Version difference data
■ ■ ■ ■ ■

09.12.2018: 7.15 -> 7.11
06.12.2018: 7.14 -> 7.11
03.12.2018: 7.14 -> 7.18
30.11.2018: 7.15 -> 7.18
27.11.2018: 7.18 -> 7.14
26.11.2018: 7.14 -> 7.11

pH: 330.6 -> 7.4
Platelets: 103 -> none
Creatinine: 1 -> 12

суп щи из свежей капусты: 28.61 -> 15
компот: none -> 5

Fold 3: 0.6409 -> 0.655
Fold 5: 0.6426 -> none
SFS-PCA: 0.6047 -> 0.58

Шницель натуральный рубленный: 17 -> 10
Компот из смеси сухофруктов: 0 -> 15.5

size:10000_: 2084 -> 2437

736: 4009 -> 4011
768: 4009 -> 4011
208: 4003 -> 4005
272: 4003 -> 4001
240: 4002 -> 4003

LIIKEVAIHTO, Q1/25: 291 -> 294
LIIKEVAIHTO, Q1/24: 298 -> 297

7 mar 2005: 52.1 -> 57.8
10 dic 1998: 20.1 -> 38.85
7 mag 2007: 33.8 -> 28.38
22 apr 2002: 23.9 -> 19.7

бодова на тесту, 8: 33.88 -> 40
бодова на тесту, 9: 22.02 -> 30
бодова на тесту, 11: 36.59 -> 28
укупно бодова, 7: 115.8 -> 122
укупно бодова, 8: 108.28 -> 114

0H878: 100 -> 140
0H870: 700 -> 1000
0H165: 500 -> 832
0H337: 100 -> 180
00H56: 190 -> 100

■ ■ ■ ■ ■

- [ASSIGNMENT]:
Nothing except a number is needed: how many lines of the entries contain the word "укупно"?

- [FINISHED TASK]:
2